Serie di esercizi>
1. Elenchi tutti gli autori del libro citati nell'estratto della newsletter.
2. Riporti il passo dell'estratto della newsletter che comincia con "Cara lettrice, caro" e prosegue fino a "destra nella foto).".

Bologna, 6 febbraio 2024

Cara lettrice, caro lettore,

bentornato su in Macina, la newsletter che ti racconta la vita della casa editrice il Mulino.

Lo scorso 30 gennaio un nostro libro fresco di stampa è stato «ricevuto» al Quirinale dal Presidente della Repubblica: oltre a onorarci, l’incontro è stato ricco sul piano culturale.

Stiamo parlando della Storia delle Democrazia Cristiana. 1943-1993 scritta a sei mani da Guido Formigoni, Giorgio Vecchio e Paolo Pombeni (da sinistra a destra nella foto).

Tre storici contemporaneisti che a trent’anni dalla scomparsa del primo partito della cosiddetta Prima Repubblica hanno tentato una storia complessiva, forti della disponibilità di nuovi archivi, pubblici e privati.

Sergio Mattarella ha vissuto in prima persona quel periodo storico, e anche per questo l’incontro si è rivelato interessante.

Dati forniti>
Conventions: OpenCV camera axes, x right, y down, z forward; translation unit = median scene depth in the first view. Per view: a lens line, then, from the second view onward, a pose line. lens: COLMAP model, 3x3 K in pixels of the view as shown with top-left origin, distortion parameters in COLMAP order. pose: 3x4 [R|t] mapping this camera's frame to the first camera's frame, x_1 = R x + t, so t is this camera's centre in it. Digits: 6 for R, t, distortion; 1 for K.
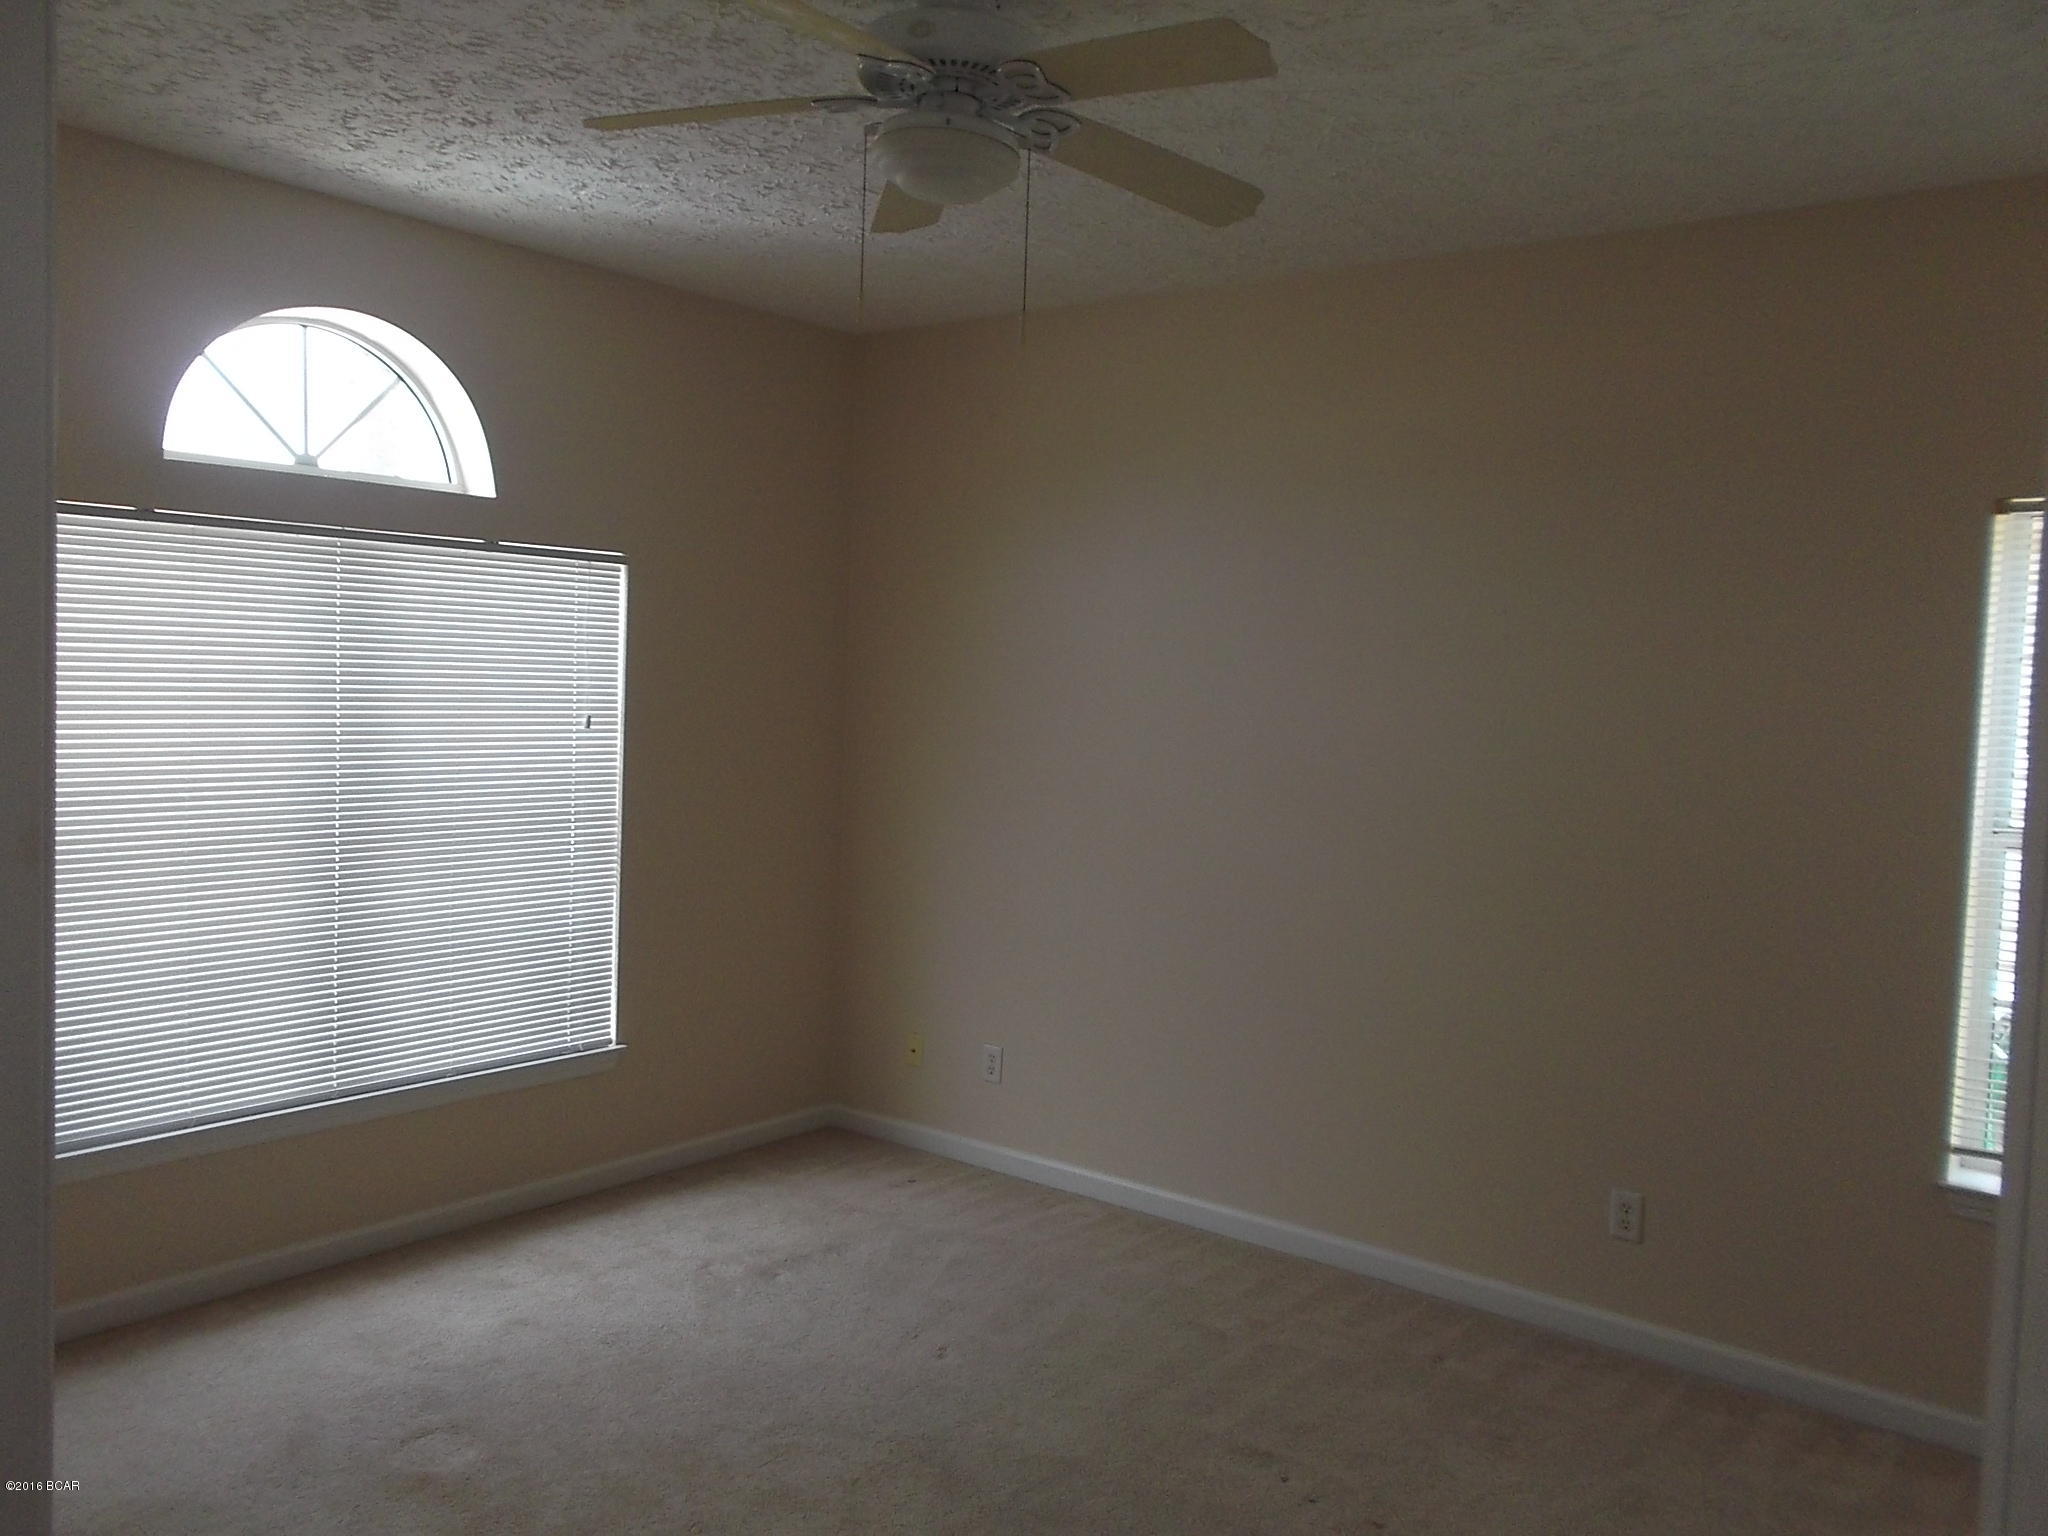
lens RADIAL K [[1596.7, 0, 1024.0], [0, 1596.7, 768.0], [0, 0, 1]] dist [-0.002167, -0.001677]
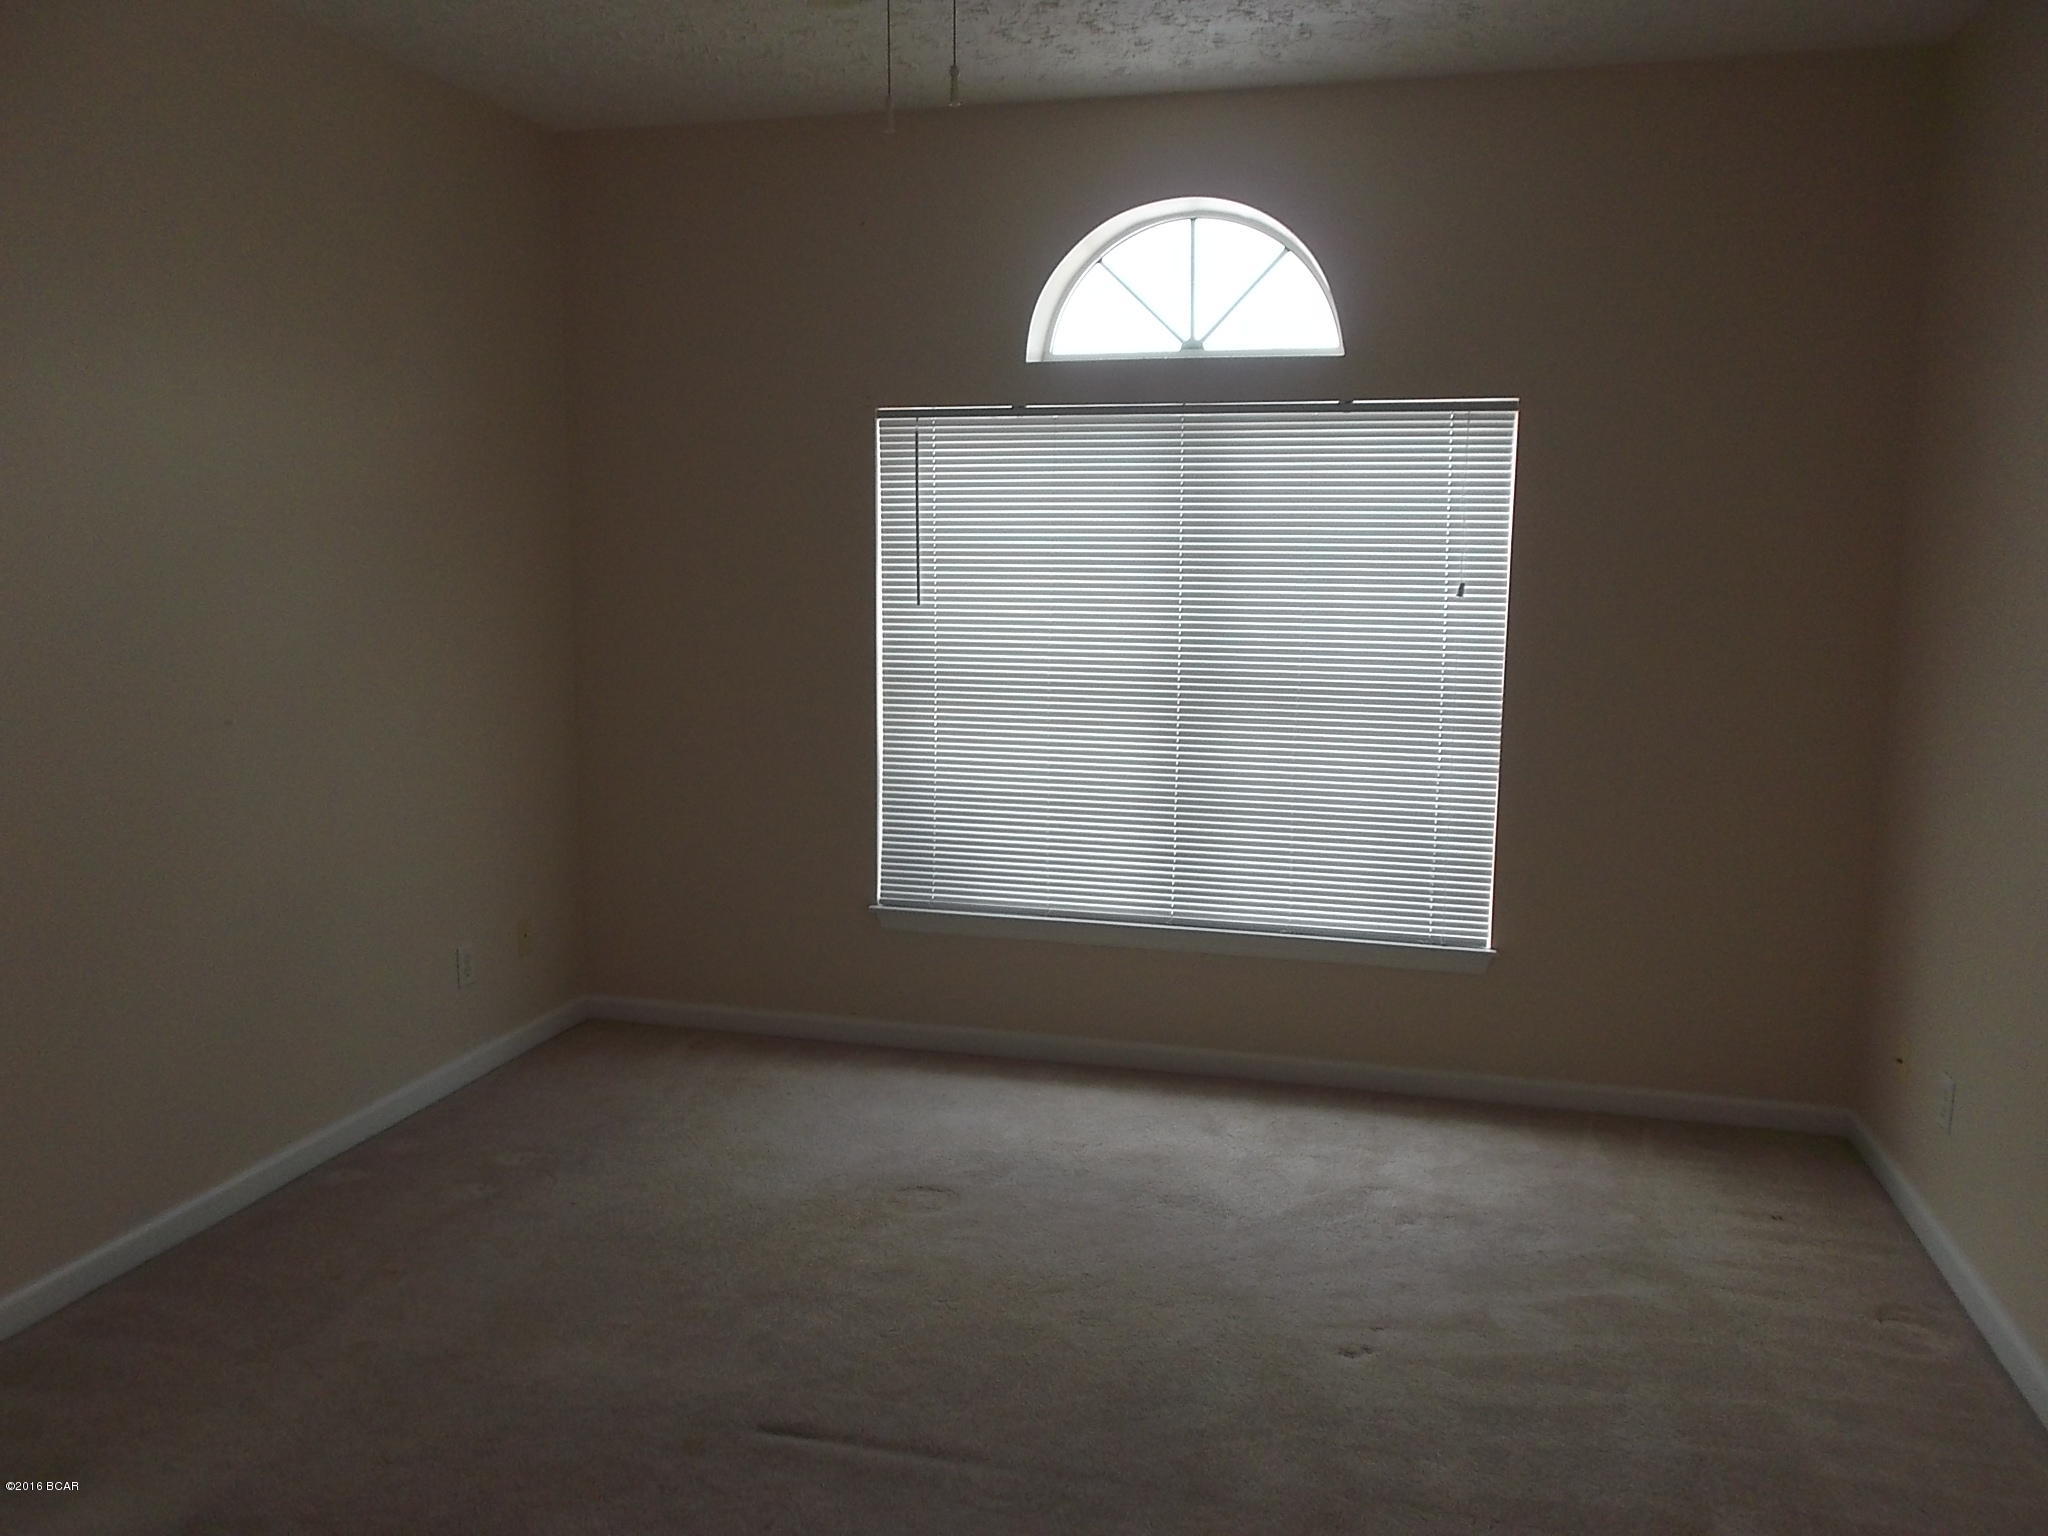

Risposte per punto>
1. Guido Formigoni, Giorgio Vecchio, Paolo Pombeni

2.
Cara lettrice, caro lettore,

bentornato su in Macina, la newsletter che ti racconta la vita della casa editrice il Mulino.

Lo scorso 30 gennaio un nostro libro fresco di stampa è stato «ricevuto» al Quirinale dal Presidente della Repubblica: oltre a onorarci, l’incontro è stato ricco sul piano culturale.

Stiamo parlando della Storia delle Democrazia Cristiana. 1943-1993 scritta a sei mani da Guido Formigoni, Giorgio Vecchio e Paolo Pombeni (da sinistra a destra nella foto).